Analyzing the Size, Shape, and Directionality of Networks of Coupled Astrocytes.

It has become increasingly clear that astrocytes modulate neuronal function not only at the synaptic and single-cell levels, but also at the network level. Astrocytes are strongly connected to each other through gap junctions and coupling through these junctions is dynamic and highly regulated. An emerging concept is that astrocytic functions are specialized and adapted to the functions of the neuronal circuit with which they are associated. Therefore, methods to measure various parameters of astrocytic networks are needed to better describe the rules governing their communication and coupling and to further understand their functions. Here, using the image analysis software (e.g., ImageJFIJI), we describe a method to analyze confocal images of astrocytic networks revealed by dye-coupling. These methods allow for 1) an automated and unbiased detection of labeled cells, 2) calculation of the size of the network, 3) computation of the preferential orientation of dye spread within the network, and 4) repositioning of the network within the area of interest. This analysis can be used to characterize astrocytic networks of a particular area, compare networks of different areas associated to different functions, or compare networks obtained under different conditions that have different effects on coupling. These observations may lead to important functional considerations. For instance, we analyze the astrocytic networks of a trigeminal nucleus, where we have previously shown that astrocytic coupling is essential for the ability of neurons to switch their firing patterns from tonic to rhythmic bursting1. By measuring the size, confinement, and preferential orientation of astrocytic networks in this nucleus, we can build hypotheses about functional domains that they circumscribe. Several studies suggest that several other brain areas, including the barrel cortex, lateral superior olive, olfactory glomeruli, and sensory nuclei in the thalamus and visual cortex, to name a few, may benefit from a similar analysis.

Functional rhythmogenic domains defined by astrocytic networks in the trigeminal main sensory nucleus.

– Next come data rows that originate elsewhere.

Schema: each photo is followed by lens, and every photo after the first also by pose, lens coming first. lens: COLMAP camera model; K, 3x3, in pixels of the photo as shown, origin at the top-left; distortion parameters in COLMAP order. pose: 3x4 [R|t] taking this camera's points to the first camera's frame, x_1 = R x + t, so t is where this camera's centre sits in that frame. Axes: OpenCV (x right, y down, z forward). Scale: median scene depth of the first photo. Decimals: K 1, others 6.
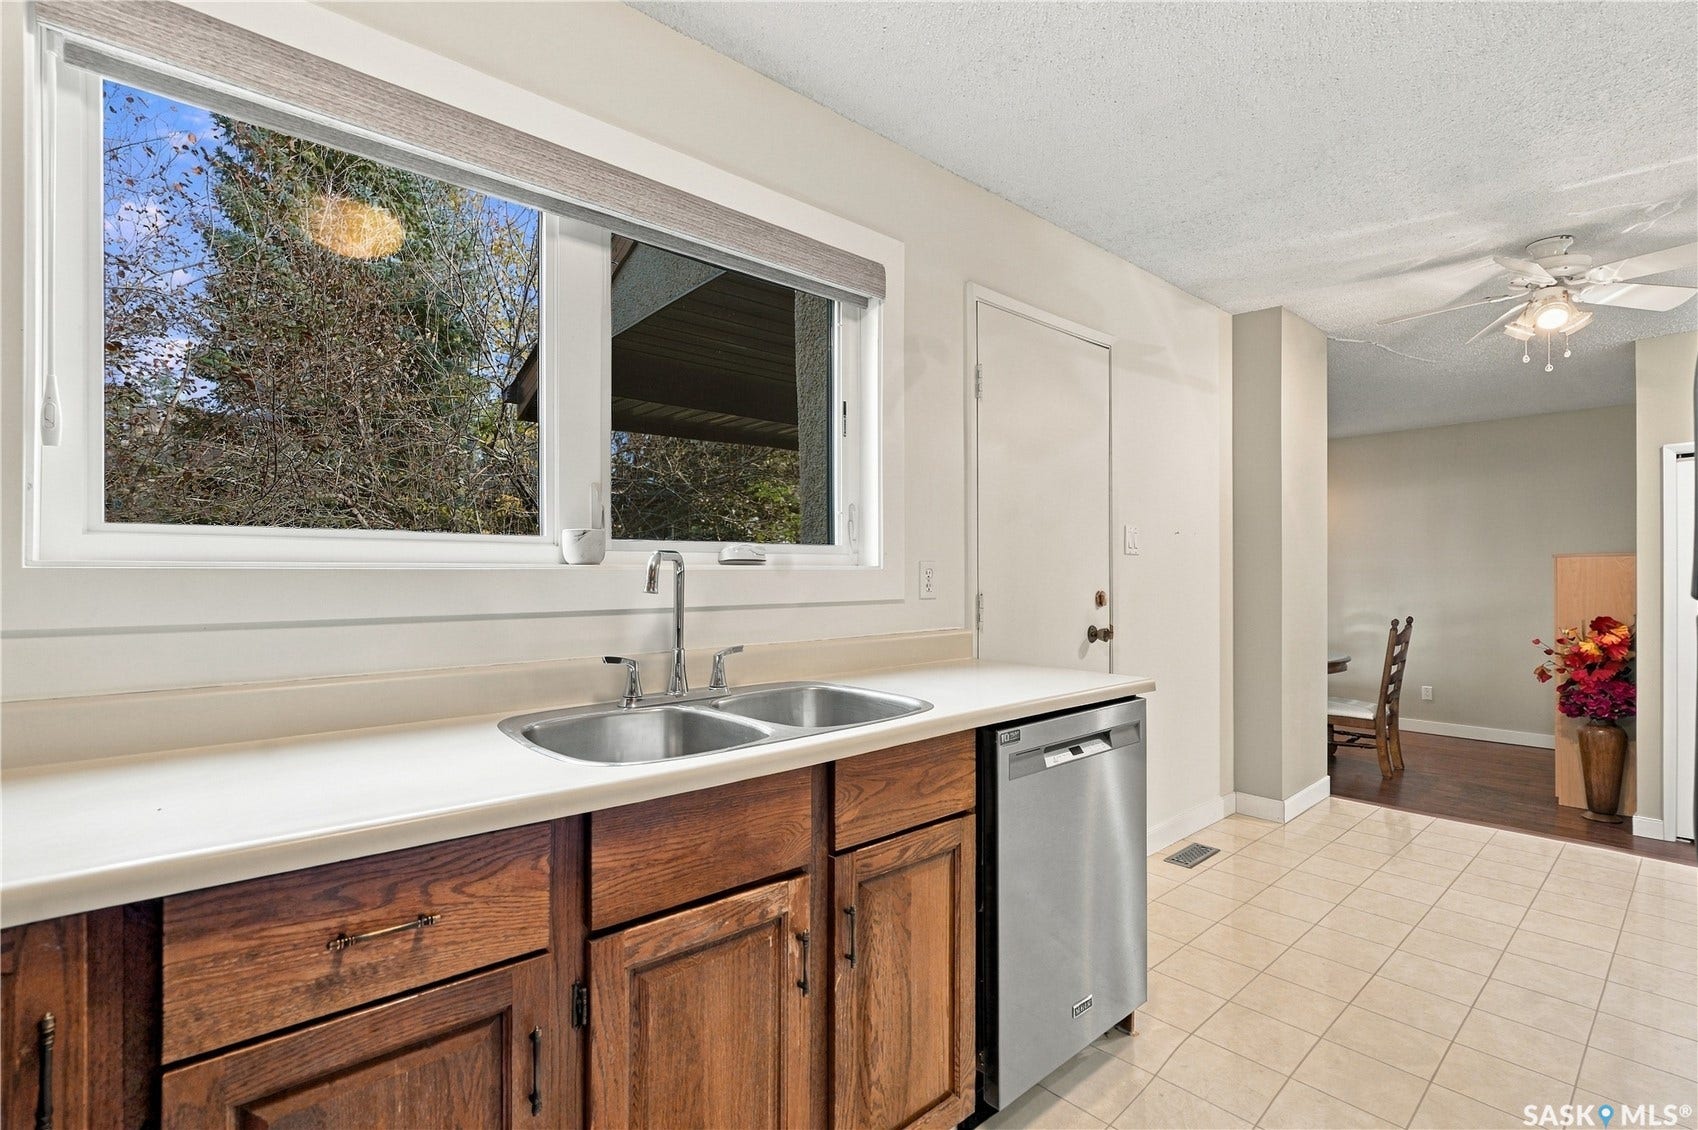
lens RADIAL K [[766.1, 0, 862.8], [0, 766.1, 583.3], [0, 0, 1]] dist [-0.004155, 0.002983]
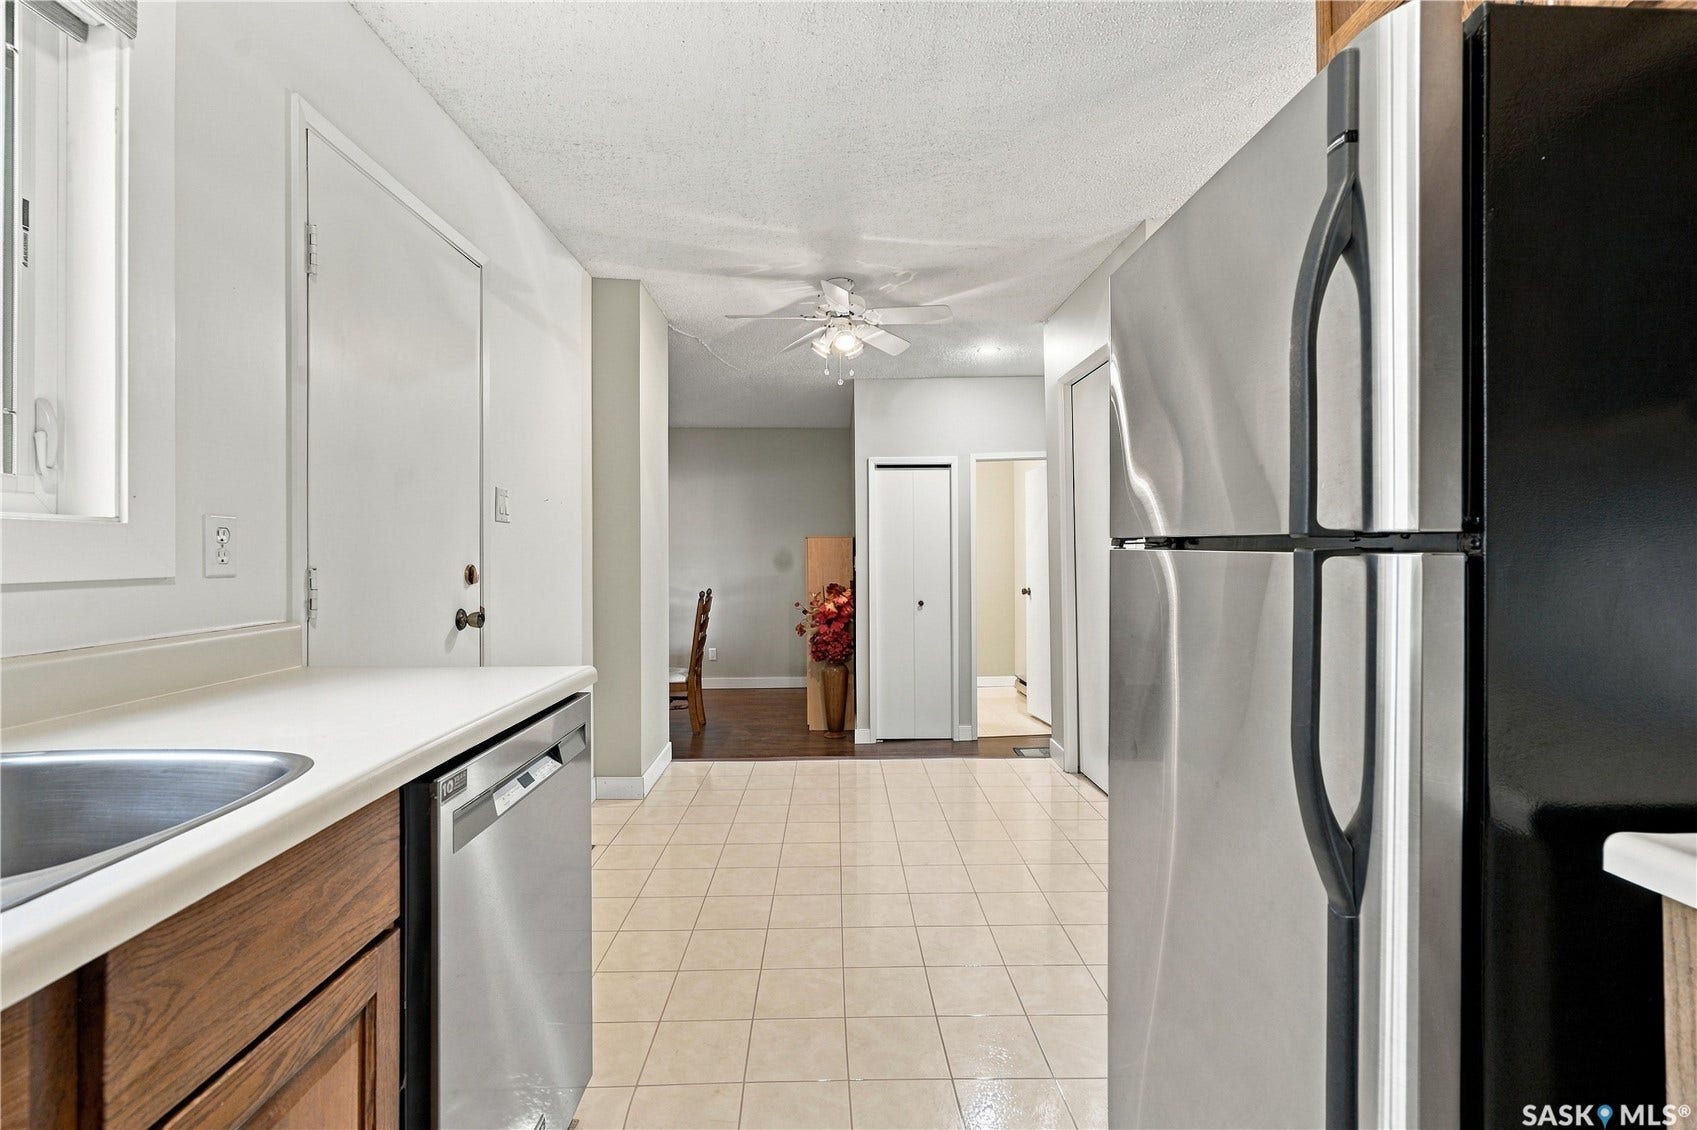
lens RADIAL K [[765.7, 0, 849.8], [0, 765.7, 550.7], [0, 0, 1]] dist [-0.004155, 0.002983]
pose [[0.649829, 0.004502, 0.760067, -0.036661], [0.010390, 0.999836, -0.014805, 0.010341], [-0.760010, 0.017518, 0.649676, 0.167658]]
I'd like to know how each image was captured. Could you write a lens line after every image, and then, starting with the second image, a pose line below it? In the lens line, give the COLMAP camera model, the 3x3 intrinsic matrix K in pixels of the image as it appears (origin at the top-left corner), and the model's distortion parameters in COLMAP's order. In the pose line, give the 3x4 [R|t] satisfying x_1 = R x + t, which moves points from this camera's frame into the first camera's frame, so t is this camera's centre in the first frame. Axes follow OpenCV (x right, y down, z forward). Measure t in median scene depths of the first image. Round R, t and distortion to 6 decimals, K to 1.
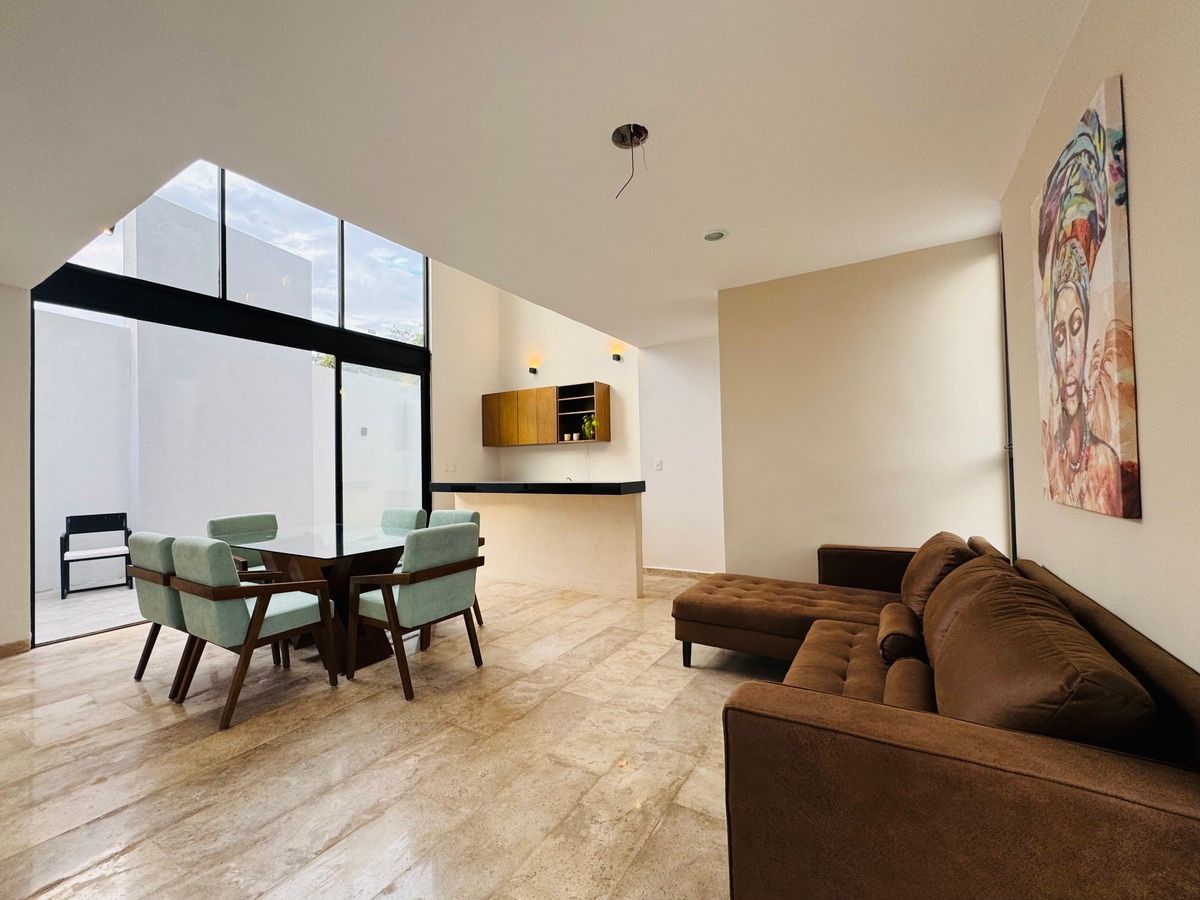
lens RADIAL K [[496.3, 0, 594.9], [0, 496.3, 457.6], [0, 0, 1]] dist [0.000736, 0.000133]
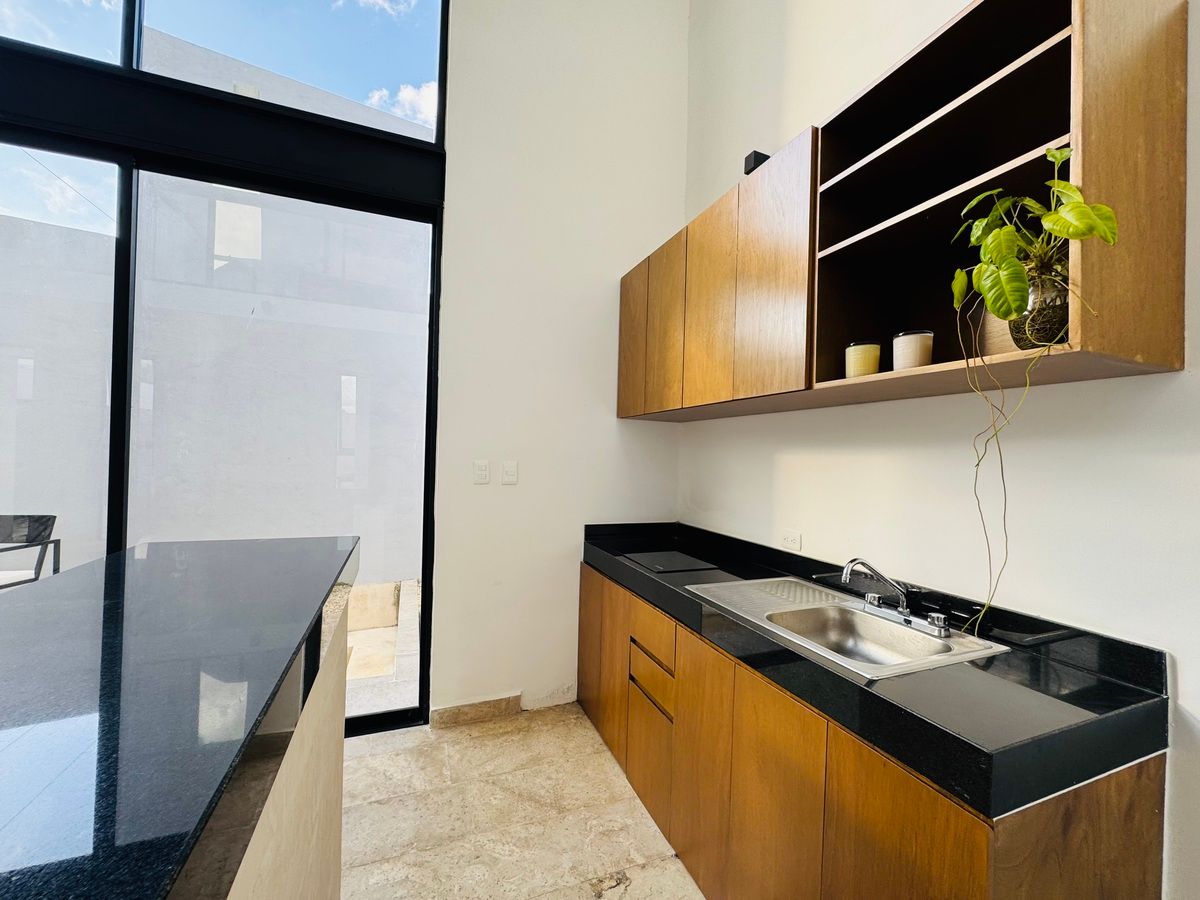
lens RADIAL K [[481.5, 0, 600.0], [0, 481.5, 450.0], [0, 0, 1]] dist [-0.000440, -0.000107]
pose [[0.791782, 0.038856, -0.609567, -0.018744], [-0.035445, 0.999216, 0.017653, -0.003786], [0.609775, 0.007629, 0.792538, 0.791750]]
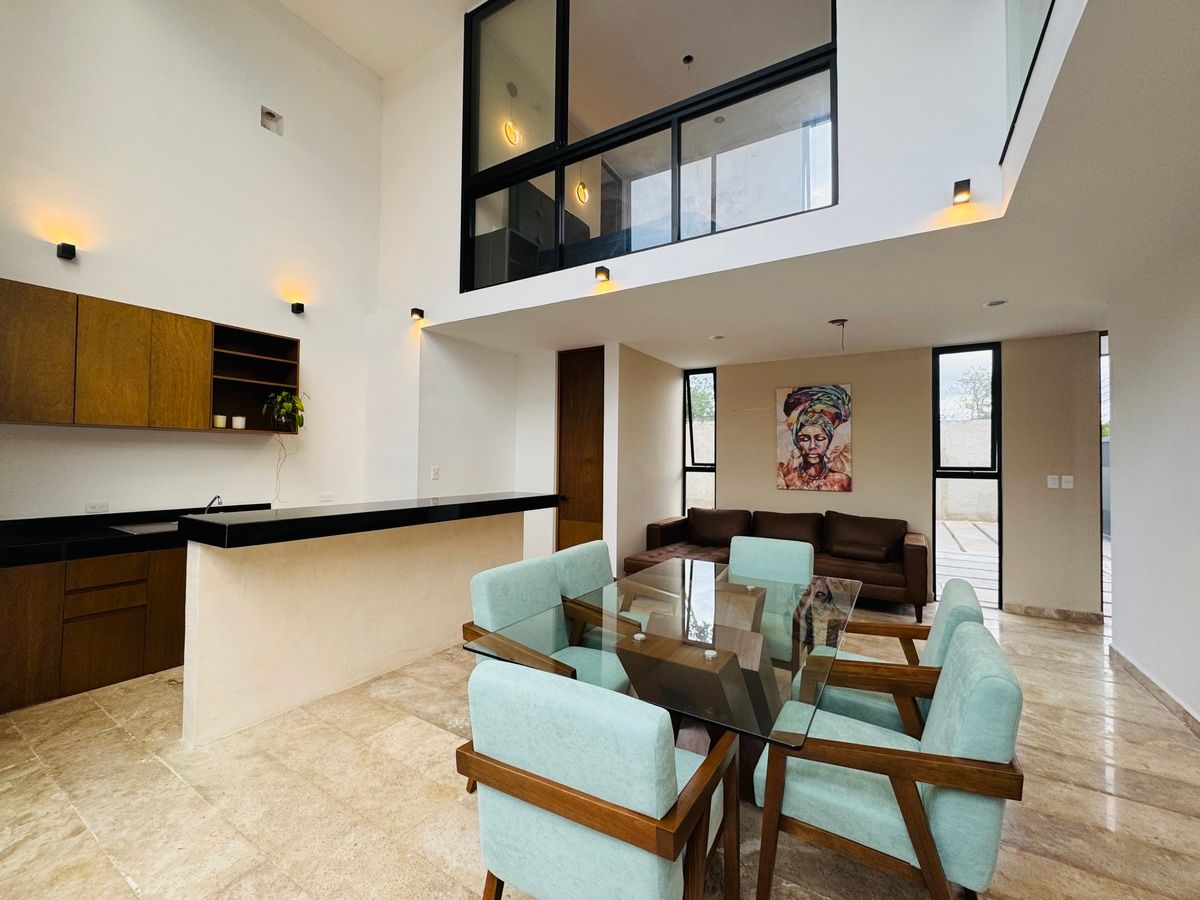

Stimuli that induce rhythmic firing in trigeminal neurons also increase astrocytic coupling and reveal networks that define the boundaries of this particular population. Rhythmic firing depends on astrocytic coupling which in turn depends on S100ß. In many nervous functions that rely on the ability of neuronal networks to generate a rhythmic pattern of activity, coordination of firing is an essential feature. Astrocytes play an important role in some of these networks, but the contribution of astrocytic coupling remains poorly defined. Here we investigate the modulation and organization of astrocytic networks in the dorsal part of the trigeminal main sensory nucleus (NVsnpr), which forms part of the network generating chewing movements. Using whole-cell recordings and the dye coupling approach by filling a single astrocyte with biocytin to reveal astrocytic networks, we showed that coupling is limited under resting conditions, but increases importantly under conditions that induce rhythmic firing in NVsnpr neurons. These are: repetitive electrical stimulation of the sensory inputs to the nucleus, local application of NMDA and decrease of extracellular Ca2+ . We have previously shown that rhythmic firing induced in NVsnpr neurons by these stimuli depends on astrocytes and their Ca2+ -binding protein S100ß. Here we show that extracellular blockade of S100ß also prevents the increase in astrocytic coupling induced by local application of NMDA. Most of the networks were small and remained confined to the functionally distinct area of dorsal NVsnpr. Disrupting coupling by perfusion with the nonspecific gap junction blocker, carbenoxolone or with GAP26, a selective inhibitor of connexin 43, mostly expressed in astrocytes, abolished NMDA-induced rhythmic firing in NVsnpr neurons. These results suggest that astrocytic coupling is regulated by sensory inputs, necessary for neuronal bursting, and organized in a region specific manner.